Y una figura se irguió en el butacón del fondo, recortándose pálidamente al leve resplandor de la luna llena, en mi alcoba en sombras.

—¿Quién es usted? —mascullé—. ¿Qué pretende? Éste es mi dormitorio, y su intrusión me parece de pésimo gusto, señor… señor…

—Sería igual que le diera mi nombre —me respondieron—. Usted no me conoce. Nunca me ha visto antes de ahora.

—Bien, ¿y qué, maldita sea? —estallé, ya furioso, saltando del lecho y dirigiéndome hacia la luz—. Avisaré a lord Ashton, y espero que él decida sobre su intromisión, sea usted quien sea. A lord Ashton no le gustan las bromas pesadas entre sus invitados.

—Es que… no soy un invitado de lord Ashton —me replicaron apaciblemente.

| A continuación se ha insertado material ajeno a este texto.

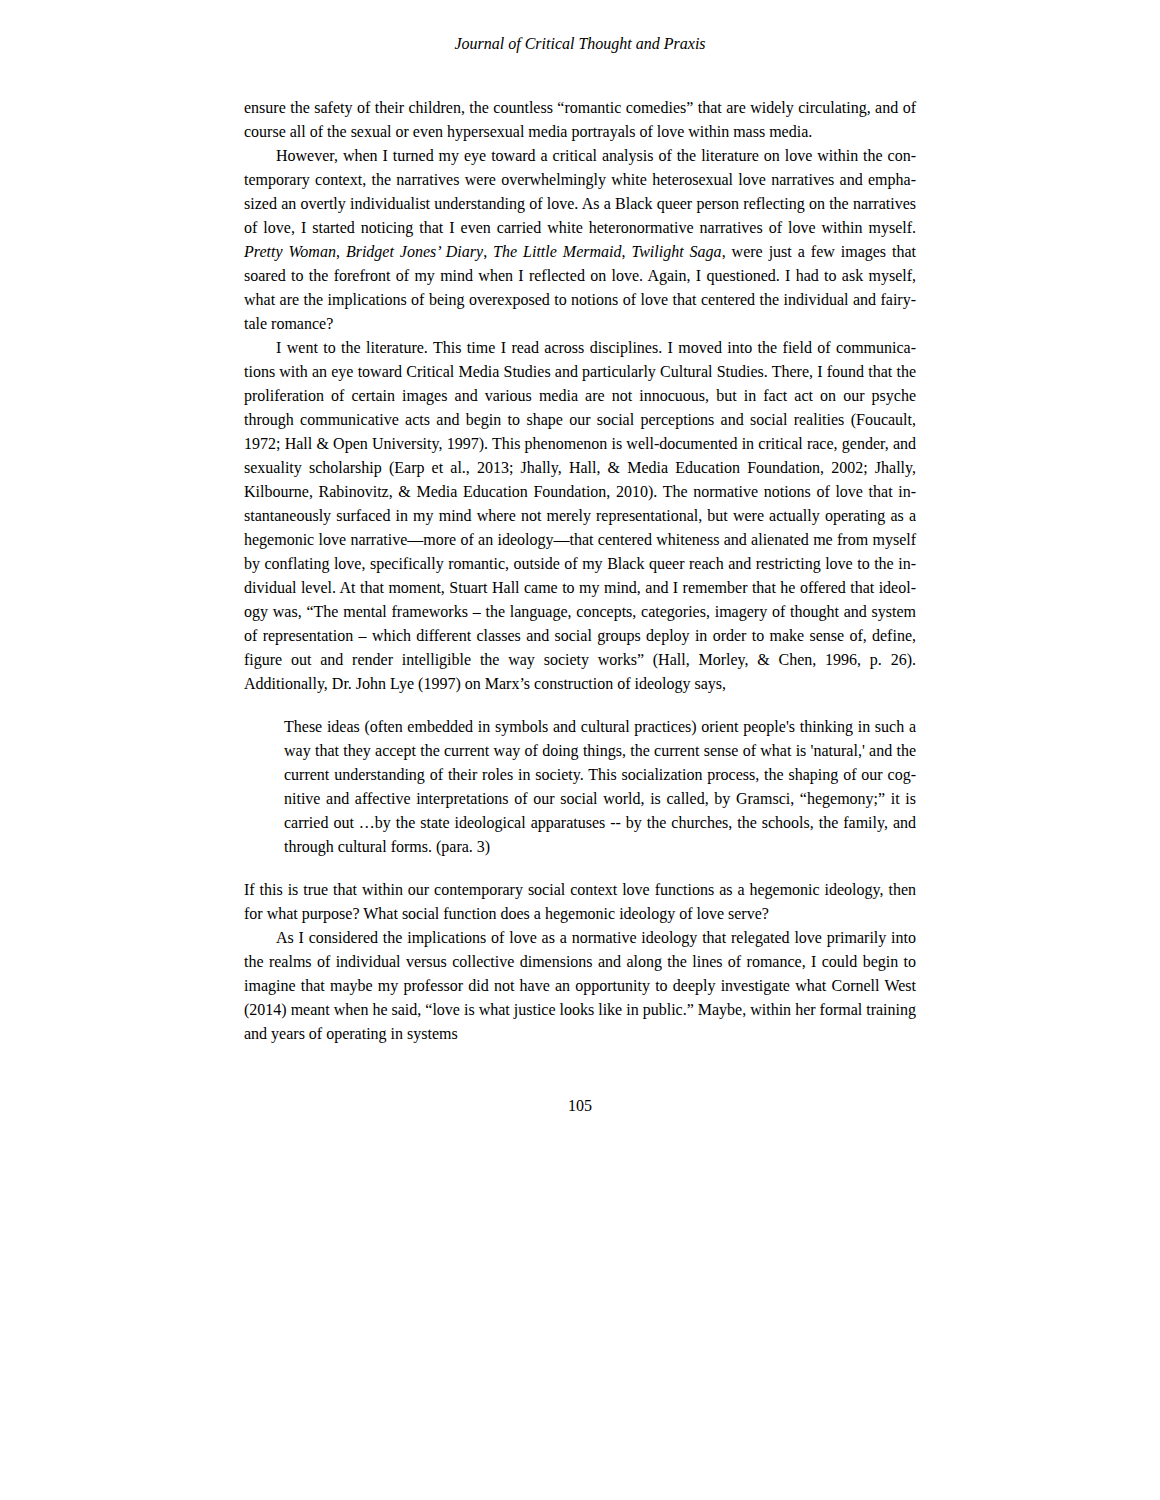Journal of Critical Thought and Praxis
ensure the safety of their children, the countless “romantic comedies” that are widely circulating, and of course all of the sexual or even hypersexual media portrayals of love within mass media.
However, when I turned my eye toward a critical analysis of the literature on love within the contemporary context, the narratives were overwhelmingly white heterosexual love narratives and emphasized an overtly individualist understanding of love. As a Black queer person reflecting on the narratives of love, I started noticing that I even carried white heteronormative narratives of love within myself. Pretty Woman, Bridget Jones’ Diary, The Little Mermaid, Twilight Saga, were just a few images that soared to the forefront of my mind when I reflected on love. Again, I questioned. I had to ask myself, what are the implications of being overexposed to notions of love that centered the individual and fairytale romance?
I went to the literature. This time I read across disciplines. I moved into the field of communications with an eye toward Critical Media Studies and particularly Cultural Studies. There, I found that the proliferation of certain images and various media are not innocuous, but in fact act on our psyche through communicative acts and begin to shape our social perceptions and social realities (Foucault, 1972; Hall & Open University, 1997). This phenomenon is well-documented in critical race, gender, and sexuality scholarship (Earp et al., 2013; Jhally, Hall, & Media Education Foundation, 2002; Jhally, Kilbourne, Rabinovitz, & Media Education Foundation, 2010). The normative notions of love that instantaneously surfaced in my mind where not merely representational, but were actually operating as a hegemonic love narrative—more of an ideology—that centered whiteness and alienated me from myself by conflating love, specifically romantic, outside of my Black queer reach and restricting love to the individual level. At that moment, Stuart Hall came to my mind, and I remember that he offered that ideology was, “The mental frameworks – the language, concepts, categories, imagery of thought and system of representation – which different classes and social groups deploy in order to make sense of, define, figure out and render intelligible the way society works” (Hall, Morley, & Chen, 1996, p. 26). Additionally, Dr. John Lye (1997) on Marx’s construction of ideology says,
These ideas (often embedded in symbols and cultural practices) orient people's thinking in such a way that they accept the current way of doing things, the current sense of what is 'natural,' and the current understanding of their roles in society. This socialization process, the shaping of our cognitive and affective interpretations of our social world, is called, by Gramsci, “hegemony;” it is carried out …by the state ideological apparatuses -- by the churches, the schools, the family, and through cultural forms. (para. 3)
If this is true that within our contemporary social context love functions as a hegemonic ideology, then for what purpose? What social function does a hegemonic ideology of love serve?
As I considered the implications of love as a normative ideology that relegated love primarily into the realms of individual versus collective dimensions and along the lines of romance, I could begin to imagine that maybe my professor did not have an opportunity to deeply investigate what Cornell West (2014) meant when he said, “love is what justice looks like in public.” Maybe, within her formal training and years of operating in systems
105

—¿Ah, no? —le miré, tratando de descubrir algo revelador en aquella alta silueta, aparentemente bien vestida, situada de espaldas al balcón, y por tanto también de espaldas a mí, tras el respaldo del alto sillón de orejas donde estuviera acomodado hasta entonces, sin ser visible—. Entonces, ¿quién diablos es usted? ¿Un intruso, un merodeador?

—Podrían llamarme así, señor Bellamy.

—Usted conoce bien mi nombre. Y mi alcoba, a lo que veo. ¿Cómo entró?

—Por el balcón.

—¿El balcón? —miró rápido hacia allá—. Diablo, lo dejé cerrado. La noche es fría…

—Creyó dejarlo cerrado. Sólo estaba encajado. Hubiese entrado, de todos modos, pero produciendo mucho más ruido y rompiendo su sueño que, por lo agitado que le vi, no debía ser muy agradable…

—No, no lo era. Pero eso a usted no le importa. Me está obligando a avisar al dueño de la casa y denunciar su presencia aquí. Lord Ashton es un importante ciudadano. Pero es también algo más: actual responsable de nuestra policía.

—Y futuro suegro del notable científico Claude Bellamy —rió la voz irónica del visitante de madrugada.

—Parece muy bien informado sobre mí —arrugué el ceño—. Demasiado bien. Acabemos esta grotesca situación, sea usted quien sea. ¿Qué ha venido a buscar aquí?

¿Dinero, acaso joyas, un rescate por mi persona, en el supuesto de que me deje secuestrar…?

—Por Dios, señor Bellamy, no sea vulgar —me reprochó mi interlocutor—. Me decepciona usted. Ni robos, ni atracos, ni secuestros. Es algo mucho más sencillo. Y debe hacerme caso cuanto antes. Yo debo irme. Debo irme en breves minutos. Antes de que la luna llena salga de esas nubes grises que la velan a medias. Eso sucederá en menos de diez minutos, lo sé.

—¿Y por qué tendrá que ser en ese período de tiempo precisamente? —me intrigué.

—Porque yo… porque yo, señor Bellamy…, no puedo permanecer aquí más tiempo, si la luna llena sale por completo. ¿Va entendiéndome?

—No —negué, rotundo—. ¿Qué estupidez trata de decirme?

—No es… ninguna estupidez, señor Bellamy —rechazó mi visitante nocturno—. Ni mucho menos. Es, sencillamente, el aviso de un amigo que leyó su libro… y vino a avisarle de que está equivocado. De que todo en él es falso…

—¿Se ha vuelto loco? —exclamé, furioso—. ¿Ha venido a burlarse de mí, en mi propio dormitorio… hablando de… de mi libro? ¡Ya estoy harto! ¡Voy a tratar de poner todo este feo enredo en claro! ¡Y a desenmascararle a usted, en principio!

—¡No! —gritó él, echándose atrás impulsivamente—. ¡No lo haga!

Era tarde. Lo intenté, pero en vano. Vi alzarse sus brazos, vi sus manos enguantadas, cubriendo su rostro, en la penumbra, para eludir mi intento. Yo hice dos cosas a la vez: encender de golpe una lámpara con pantalla de pergamino y pie dorado, arrinconada junto al sillón, y aferrar uno de los brazos de aquel misterioso e inquietante caballero, intruso en mi dormitorio a altas horas de la noche.

No sé si debí hacerlo.

Me enfrenté a un horror inesperado. A algo en lo que ni yo ni nadie podía creer.

¡Estaba sujetando el brazo de un hombre-lobo!